Stored data entries
-=-=-=-=-

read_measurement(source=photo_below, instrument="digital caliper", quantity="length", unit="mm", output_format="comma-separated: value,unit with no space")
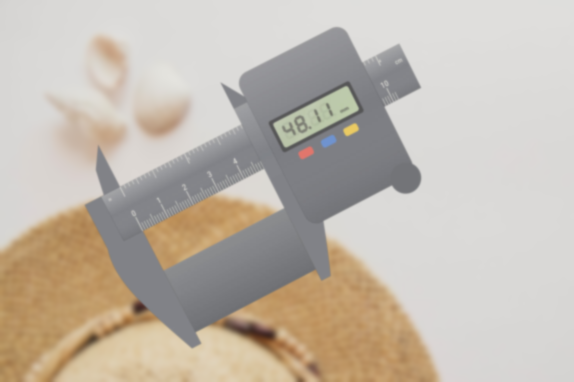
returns 48.11,mm
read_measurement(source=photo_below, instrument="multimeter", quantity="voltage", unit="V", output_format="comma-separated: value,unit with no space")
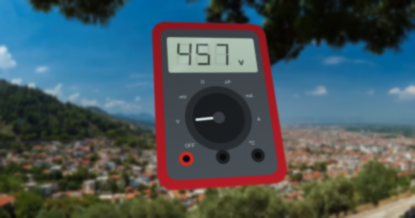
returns 457,V
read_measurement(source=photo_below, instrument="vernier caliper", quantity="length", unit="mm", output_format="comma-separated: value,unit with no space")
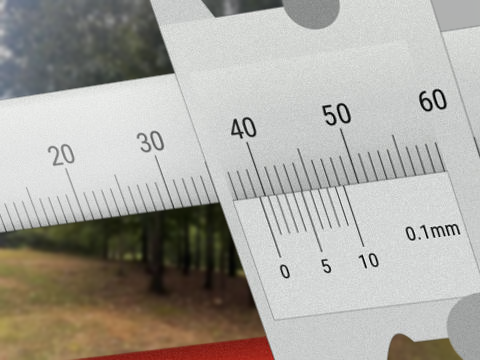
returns 39.4,mm
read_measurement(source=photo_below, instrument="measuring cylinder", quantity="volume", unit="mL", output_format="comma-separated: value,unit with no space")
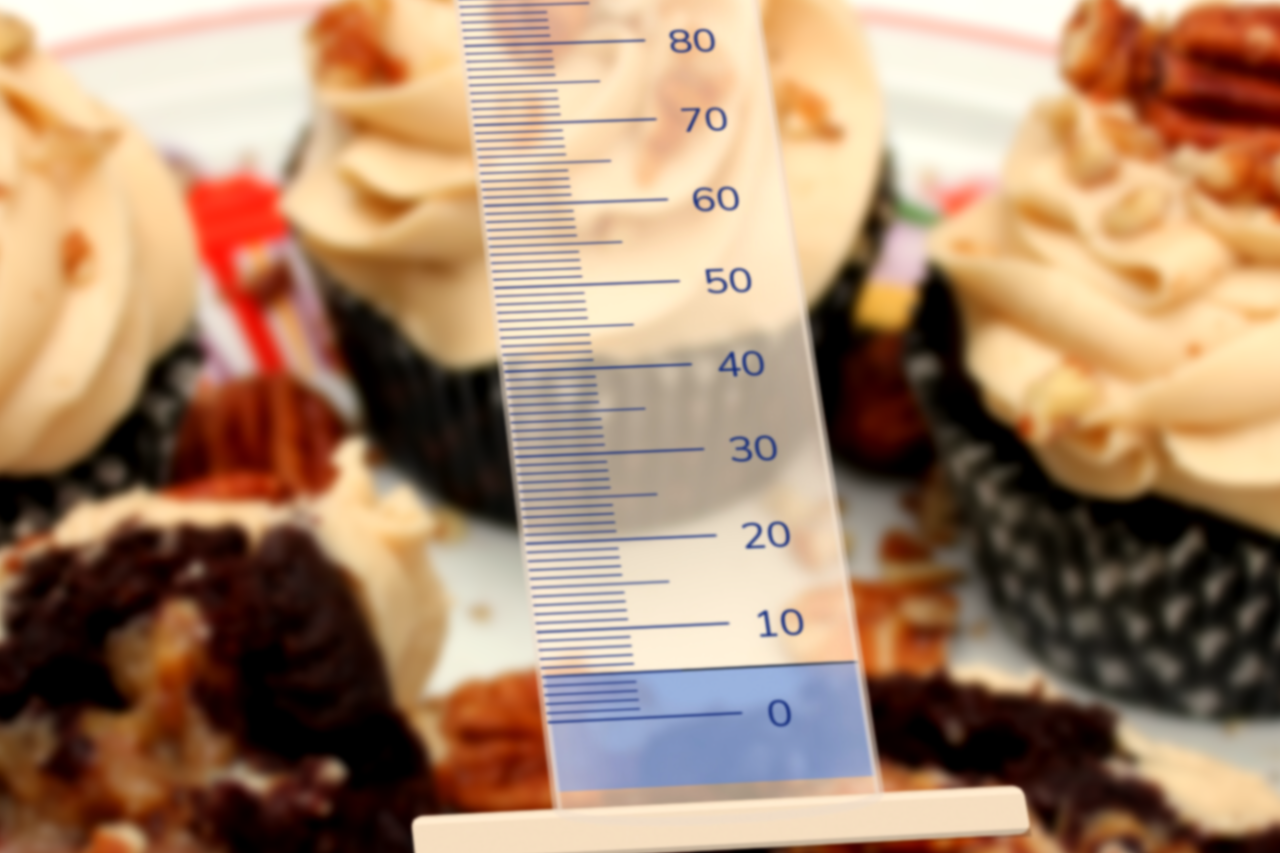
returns 5,mL
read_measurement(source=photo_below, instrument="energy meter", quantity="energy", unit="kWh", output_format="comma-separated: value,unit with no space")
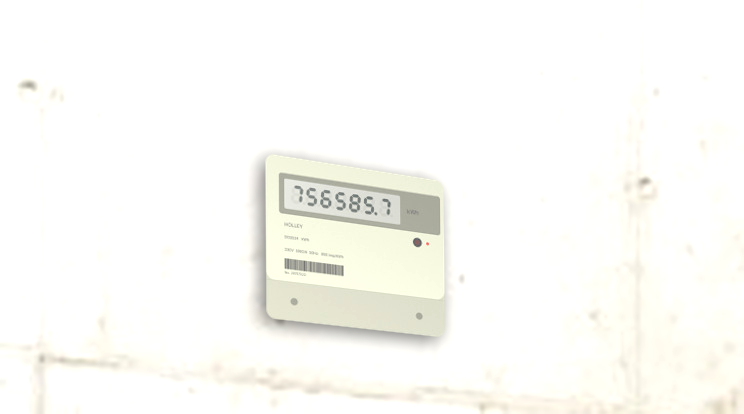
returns 756585.7,kWh
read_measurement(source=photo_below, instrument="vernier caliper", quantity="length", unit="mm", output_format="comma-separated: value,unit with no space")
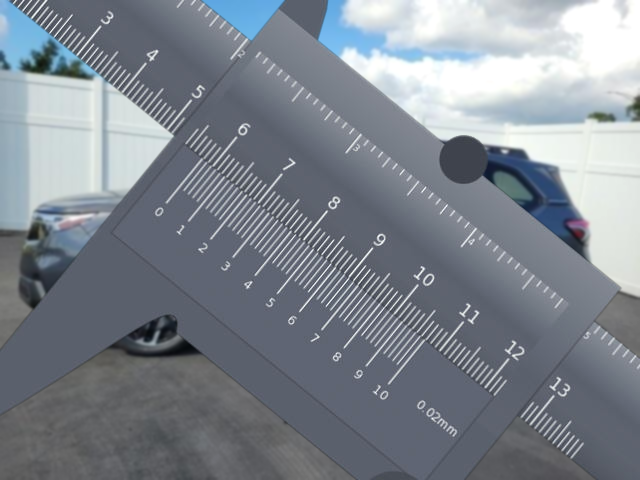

-=-=-=-=-

Update every instance of "vernier caliper" to "dial caliper" in the material above, reproducing the rest of it unchanged. Omit the pictures from your answer.

▸ Solution to the problem
read_measurement(source=photo_below, instrument="digital caliper", quantity="length", unit="mm", output_format="comma-separated: value,unit with no space")
returns 48.11,mm
read_measurement(source=photo_below, instrument="multimeter", quantity="voltage", unit="V", output_format="comma-separated: value,unit with no space")
returns 457,V
read_measurement(source=photo_below, instrument="dial caliper", quantity="length", unit="mm", output_format="comma-separated: value,unit with no space")
returns 39.4,mm
read_measurement(source=photo_below, instrument="measuring cylinder", quantity="volume", unit="mL", output_format="comma-separated: value,unit with no space")
returns 5,mL
read_measurement(source=photo_below, instrument="energy meter", quantity="energy", unit="kWh", output_format="comma-separated: value,unit with no space")
returns 756585.7,kWh
read_measurement(source=photo_below, instrument="dial caliper", quantity="length", unit="mm", output_format="comma-separated: value,unit with no space")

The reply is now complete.